Metallomechanisms: Investigation of organometallic catalysts and metalloprotein mechanisms through the use of electron paramagnetic resonance

The E2 domain of amyloid precursor protein (APP) is a copper binding domain of unknown function. We perform spectroscopic analyses, including extended X-ray absorption fine structure (EXAFS), UV-Vis, and electron paramagnetic resonance (EPR) to investigate the E2 domain. The combination of these spectroscopies revealed a labile water ligand in the primary coordination sphere of the Cu(II) cofactor, suggesting E2 has the ability to interact with small molecules in solution. Previous studies have debated the ability of E2 to behave as a ferroxidase, oxidizing ferrous iron into ferric iron, in physiologically relevant conditions. Recent data has suggested that E2 does not bind to Fe(II) nor does it catalyze its oxidation under multiple turnover conditions. We reexamine these results under single turnover conditions using both stopped-flow absorption and EPR to determine that Cu(I)-E2 can catalyze the oxidation of Fe(II) to Fe(III), likely through an outer sphere electron transfer mechanism. This may have been obscured in studies that utilize multiple turnover conditions as Cu(I)-E2 has reacts with oxygen significantly slower than the single turnover rate for ferroxidase activity. In search of oxidants that could more quickly perform the oxidation of Cu(I)-E2 into Cu(II)-E2, we found that Cu(I)-E2 can react with oxidants linked to Alzheimer’s disease, including superoxide and peroxynitrite, with a second order rate constant in the range of 10⁵ M^-1s^-1 while maintaining the integrity of its active site over multiple turnovers. This suggests that E2 plays a crucial role in mitigating oxidative stress through its solvent exposed copper-binding site.
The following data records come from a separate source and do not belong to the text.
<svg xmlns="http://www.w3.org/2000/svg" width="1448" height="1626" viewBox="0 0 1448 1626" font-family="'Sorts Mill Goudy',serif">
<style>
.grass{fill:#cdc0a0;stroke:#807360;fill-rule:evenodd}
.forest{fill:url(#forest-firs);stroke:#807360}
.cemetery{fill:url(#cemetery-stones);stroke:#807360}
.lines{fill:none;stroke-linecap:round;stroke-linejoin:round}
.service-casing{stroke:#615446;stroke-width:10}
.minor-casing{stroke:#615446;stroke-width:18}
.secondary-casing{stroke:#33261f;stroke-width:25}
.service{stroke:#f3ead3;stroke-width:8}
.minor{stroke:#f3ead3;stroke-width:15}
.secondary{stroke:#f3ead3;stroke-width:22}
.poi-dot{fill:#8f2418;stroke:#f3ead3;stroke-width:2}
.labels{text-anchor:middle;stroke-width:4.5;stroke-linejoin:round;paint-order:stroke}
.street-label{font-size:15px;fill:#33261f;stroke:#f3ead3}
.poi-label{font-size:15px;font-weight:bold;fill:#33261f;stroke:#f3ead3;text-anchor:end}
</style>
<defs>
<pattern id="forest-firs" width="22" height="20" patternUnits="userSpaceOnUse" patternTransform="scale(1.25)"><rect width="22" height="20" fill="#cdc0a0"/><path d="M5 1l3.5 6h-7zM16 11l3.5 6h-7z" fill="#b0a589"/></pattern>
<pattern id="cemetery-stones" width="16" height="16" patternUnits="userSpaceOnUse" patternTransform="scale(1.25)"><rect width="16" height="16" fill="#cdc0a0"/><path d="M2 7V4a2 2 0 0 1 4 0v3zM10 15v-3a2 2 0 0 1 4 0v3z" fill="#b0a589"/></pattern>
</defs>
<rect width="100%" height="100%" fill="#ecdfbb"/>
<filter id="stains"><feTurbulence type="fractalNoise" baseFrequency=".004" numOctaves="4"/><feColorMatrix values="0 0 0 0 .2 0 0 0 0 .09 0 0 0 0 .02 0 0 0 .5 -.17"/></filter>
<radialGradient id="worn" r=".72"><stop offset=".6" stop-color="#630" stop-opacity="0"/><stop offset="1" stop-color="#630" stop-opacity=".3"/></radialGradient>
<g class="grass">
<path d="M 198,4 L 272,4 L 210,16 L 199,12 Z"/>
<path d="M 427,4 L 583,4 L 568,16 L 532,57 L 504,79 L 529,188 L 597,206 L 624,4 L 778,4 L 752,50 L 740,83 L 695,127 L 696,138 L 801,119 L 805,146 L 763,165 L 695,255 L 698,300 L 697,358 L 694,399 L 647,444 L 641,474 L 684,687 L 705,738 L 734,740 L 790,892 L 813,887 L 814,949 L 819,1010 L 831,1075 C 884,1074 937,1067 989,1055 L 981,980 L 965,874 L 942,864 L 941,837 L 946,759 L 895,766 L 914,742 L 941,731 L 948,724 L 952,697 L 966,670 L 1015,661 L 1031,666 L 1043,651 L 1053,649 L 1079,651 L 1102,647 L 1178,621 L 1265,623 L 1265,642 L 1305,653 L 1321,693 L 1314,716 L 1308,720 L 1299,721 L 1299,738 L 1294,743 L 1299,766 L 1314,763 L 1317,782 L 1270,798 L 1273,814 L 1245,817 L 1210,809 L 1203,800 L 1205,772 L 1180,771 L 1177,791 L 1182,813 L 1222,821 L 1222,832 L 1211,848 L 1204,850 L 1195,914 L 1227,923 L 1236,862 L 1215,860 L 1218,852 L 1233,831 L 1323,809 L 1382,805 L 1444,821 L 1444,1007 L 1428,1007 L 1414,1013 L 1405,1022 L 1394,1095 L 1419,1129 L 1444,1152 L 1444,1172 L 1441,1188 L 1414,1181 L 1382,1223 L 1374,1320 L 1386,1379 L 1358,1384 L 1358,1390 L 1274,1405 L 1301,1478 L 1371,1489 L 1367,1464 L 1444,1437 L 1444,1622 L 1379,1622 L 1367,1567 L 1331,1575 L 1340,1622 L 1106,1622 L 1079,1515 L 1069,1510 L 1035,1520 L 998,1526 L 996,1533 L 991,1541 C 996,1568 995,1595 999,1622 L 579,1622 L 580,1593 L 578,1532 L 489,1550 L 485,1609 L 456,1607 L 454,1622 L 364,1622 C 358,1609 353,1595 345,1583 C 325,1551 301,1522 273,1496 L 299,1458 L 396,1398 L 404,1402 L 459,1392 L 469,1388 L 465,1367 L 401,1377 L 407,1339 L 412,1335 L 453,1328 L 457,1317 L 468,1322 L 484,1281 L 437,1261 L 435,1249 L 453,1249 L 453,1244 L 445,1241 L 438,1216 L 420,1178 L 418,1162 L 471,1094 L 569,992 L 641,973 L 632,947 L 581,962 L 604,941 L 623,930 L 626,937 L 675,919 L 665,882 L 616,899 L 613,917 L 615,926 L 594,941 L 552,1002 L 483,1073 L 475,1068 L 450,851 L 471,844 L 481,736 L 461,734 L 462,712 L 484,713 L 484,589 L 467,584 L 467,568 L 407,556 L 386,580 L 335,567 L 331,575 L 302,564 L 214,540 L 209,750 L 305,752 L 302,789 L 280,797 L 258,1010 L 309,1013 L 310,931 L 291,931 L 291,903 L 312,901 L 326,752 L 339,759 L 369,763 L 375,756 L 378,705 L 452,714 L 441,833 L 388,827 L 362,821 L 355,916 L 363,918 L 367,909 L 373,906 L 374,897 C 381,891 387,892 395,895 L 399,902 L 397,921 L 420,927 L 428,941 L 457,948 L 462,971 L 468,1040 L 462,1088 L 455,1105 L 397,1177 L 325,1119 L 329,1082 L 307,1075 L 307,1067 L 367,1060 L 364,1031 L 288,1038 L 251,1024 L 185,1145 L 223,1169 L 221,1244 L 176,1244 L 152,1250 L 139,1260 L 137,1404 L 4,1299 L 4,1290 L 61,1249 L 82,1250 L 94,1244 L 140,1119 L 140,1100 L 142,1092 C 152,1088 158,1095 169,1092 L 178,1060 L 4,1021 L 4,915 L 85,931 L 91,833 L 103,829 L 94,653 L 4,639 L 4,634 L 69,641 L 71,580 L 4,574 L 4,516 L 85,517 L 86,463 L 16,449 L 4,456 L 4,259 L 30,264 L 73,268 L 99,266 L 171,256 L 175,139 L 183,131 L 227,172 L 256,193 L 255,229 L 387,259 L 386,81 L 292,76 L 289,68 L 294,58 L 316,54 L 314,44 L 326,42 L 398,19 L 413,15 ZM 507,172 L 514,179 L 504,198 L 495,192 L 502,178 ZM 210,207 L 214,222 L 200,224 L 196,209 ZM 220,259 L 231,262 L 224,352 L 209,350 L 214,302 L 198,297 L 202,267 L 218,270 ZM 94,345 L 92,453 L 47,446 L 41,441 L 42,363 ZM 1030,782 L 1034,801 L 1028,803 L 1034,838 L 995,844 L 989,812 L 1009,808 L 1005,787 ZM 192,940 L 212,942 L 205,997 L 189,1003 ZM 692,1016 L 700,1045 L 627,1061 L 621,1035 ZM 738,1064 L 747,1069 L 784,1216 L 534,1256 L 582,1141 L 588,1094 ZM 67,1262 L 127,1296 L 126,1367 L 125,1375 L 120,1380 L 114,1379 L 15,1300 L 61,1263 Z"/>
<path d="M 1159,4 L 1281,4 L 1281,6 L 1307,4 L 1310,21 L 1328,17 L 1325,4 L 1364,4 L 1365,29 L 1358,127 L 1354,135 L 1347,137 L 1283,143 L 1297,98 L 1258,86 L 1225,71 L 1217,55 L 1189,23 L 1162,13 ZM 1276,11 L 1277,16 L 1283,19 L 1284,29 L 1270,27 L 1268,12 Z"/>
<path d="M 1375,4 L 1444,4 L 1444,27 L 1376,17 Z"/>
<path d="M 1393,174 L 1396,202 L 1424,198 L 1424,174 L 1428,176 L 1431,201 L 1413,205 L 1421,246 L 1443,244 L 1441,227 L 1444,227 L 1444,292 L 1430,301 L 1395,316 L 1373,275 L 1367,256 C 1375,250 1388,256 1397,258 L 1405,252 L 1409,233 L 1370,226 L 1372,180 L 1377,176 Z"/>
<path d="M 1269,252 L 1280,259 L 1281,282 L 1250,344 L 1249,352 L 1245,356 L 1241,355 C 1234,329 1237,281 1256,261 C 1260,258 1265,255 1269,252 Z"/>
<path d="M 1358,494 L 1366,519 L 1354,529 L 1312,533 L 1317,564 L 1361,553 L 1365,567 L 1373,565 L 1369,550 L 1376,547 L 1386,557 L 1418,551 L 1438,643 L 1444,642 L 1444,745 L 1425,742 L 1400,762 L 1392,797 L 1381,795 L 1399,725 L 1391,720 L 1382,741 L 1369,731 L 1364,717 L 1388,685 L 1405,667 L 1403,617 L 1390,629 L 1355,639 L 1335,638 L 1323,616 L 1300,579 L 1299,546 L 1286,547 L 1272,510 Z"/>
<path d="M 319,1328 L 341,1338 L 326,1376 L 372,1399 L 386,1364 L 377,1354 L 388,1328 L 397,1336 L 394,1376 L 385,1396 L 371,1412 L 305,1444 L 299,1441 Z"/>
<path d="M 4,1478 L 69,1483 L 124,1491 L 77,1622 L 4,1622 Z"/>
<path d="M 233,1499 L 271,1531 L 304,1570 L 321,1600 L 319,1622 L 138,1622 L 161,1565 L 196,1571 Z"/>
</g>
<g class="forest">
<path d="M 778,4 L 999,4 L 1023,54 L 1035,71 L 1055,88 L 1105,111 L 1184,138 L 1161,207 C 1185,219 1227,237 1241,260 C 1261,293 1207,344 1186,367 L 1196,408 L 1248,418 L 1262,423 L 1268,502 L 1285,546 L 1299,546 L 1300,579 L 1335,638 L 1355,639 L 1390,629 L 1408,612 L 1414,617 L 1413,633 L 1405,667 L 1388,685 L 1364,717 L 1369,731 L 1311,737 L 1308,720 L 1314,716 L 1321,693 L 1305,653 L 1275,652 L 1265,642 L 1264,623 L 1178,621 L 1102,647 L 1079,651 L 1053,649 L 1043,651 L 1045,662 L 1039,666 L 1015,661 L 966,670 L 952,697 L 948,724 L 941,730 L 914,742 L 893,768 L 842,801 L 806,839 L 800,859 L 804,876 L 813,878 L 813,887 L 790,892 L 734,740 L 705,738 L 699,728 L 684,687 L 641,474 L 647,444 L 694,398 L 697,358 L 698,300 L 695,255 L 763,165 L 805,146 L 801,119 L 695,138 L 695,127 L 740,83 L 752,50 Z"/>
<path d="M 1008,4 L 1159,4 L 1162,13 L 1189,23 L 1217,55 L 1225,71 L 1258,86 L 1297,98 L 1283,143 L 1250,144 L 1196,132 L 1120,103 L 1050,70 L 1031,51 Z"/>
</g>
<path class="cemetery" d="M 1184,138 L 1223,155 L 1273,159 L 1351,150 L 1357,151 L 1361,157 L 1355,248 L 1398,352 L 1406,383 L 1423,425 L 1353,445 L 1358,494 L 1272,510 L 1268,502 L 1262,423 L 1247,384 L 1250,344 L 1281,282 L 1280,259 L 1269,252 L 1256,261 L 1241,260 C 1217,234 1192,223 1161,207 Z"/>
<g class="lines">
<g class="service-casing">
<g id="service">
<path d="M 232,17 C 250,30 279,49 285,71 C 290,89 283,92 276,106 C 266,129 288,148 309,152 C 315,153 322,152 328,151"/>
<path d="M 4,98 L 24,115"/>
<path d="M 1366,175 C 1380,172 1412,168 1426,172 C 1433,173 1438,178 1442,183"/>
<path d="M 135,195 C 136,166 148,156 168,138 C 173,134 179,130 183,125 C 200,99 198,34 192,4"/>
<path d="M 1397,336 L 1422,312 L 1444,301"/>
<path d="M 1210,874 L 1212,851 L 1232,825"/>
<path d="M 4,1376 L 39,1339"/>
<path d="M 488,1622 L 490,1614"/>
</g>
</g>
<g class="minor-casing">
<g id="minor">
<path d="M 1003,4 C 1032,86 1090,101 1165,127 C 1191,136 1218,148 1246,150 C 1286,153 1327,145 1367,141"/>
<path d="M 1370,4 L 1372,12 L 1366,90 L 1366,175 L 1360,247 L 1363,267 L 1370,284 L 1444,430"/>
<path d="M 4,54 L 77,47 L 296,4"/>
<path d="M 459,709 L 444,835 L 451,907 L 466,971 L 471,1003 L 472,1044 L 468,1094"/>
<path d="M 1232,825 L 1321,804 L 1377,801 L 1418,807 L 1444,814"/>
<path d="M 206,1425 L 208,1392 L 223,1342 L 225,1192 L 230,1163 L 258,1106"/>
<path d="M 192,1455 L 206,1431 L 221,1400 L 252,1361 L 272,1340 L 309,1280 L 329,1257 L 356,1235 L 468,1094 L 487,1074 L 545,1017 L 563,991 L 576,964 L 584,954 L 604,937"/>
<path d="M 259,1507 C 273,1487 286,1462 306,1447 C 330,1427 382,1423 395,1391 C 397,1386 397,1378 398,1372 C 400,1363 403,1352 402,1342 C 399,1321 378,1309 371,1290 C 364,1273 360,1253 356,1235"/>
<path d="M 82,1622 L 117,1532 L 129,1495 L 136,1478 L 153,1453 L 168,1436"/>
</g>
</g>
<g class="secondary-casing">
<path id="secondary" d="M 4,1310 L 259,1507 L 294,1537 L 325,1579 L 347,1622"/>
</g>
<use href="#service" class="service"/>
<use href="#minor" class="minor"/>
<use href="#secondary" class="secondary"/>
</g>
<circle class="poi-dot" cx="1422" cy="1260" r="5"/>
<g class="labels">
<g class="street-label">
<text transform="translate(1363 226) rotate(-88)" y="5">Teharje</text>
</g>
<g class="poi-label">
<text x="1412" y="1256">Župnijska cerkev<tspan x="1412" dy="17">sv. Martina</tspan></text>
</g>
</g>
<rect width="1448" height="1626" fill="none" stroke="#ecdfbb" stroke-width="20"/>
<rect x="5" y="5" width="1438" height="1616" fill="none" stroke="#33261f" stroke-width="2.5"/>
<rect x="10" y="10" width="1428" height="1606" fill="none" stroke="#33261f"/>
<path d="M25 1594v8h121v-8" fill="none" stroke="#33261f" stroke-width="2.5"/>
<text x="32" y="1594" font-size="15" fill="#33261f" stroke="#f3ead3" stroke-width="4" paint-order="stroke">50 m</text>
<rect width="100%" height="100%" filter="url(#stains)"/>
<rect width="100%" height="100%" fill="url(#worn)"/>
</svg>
The reduction of peroxynitrite by Cu(I)-enzymes is poorly understood. We utilize the colorometric Griess assay to determine reduction of peroxynitrite forms an equal amount of both nitrite and nitrate in solution indicating the reduction of peroxynitrite occurs via a single electron transfer mechanism. Further, we had interest in understanding the effect that secondary sphere residues have on the ability of E2 to remove peroxynitrite. Mutagenesis at Lys435 impacted the rate of peroxynitrite reduction from solution. Results obtained highlight the impact of secondary sphere interactions, with electrostatic and steric factors modulating substrate recruitment.

While we extensively studied the E2 domain of APP, we have begun to examine the role of other rigidly folded domains in APP, as well as full-length APP. While the D1 and D2 subdomains of APP are reported to bind Cu(II) with similar affinities, we show that the Cu(II)-D2 survives a PD-10 desalting column but Cu(II) is separated from D1 under the same conditions. We have spectroscopically characterized the D2 domain of APP and examined its potential reactivity. In addition to work on the subdomains, we report that APP is capable of binding to three equivalents of copper. Cellular and organismal studies demonstrate that APP potentially acts as a ferroxidase, aiding iron efflux. In Vitro studies on the protein system do not have this activity. The lack of activity could be due to APP being purified in its apo-form. We report that holo-APP has ferroxidase activity with a steady state turnover rate that is similar to the known serum ferroxidase, ceruloplasmin.

In addition to our protein work, we utilized EPR as a tool to study organometallic systems. We utilize EPR to determine the nature of the electronic structure of a series of organometallic complexes including organic radicals, d-block metals, and f-block metals. Additionally, we utilize EPR to study transient intermediates in organocopper systems. We highlight the mechanism of an organocopper catalyst where EPR reveals the presence of a transient paramagnetic Cu(II) species formed after treatment of the starting Cu(I) catalyst with a diazonium salt. This signal instantly disappeared after addition of an alkyl iodide to solution, forming a catalytically relevant organo-Cu(III) species that our collaborators characterize by crystallography and computational work. This study demonstrated the critical pathway for stepwise oxidative addition of substrate to an organocopper catalyst and provided insight into the electronic and structural properties that influence reactivity and stability.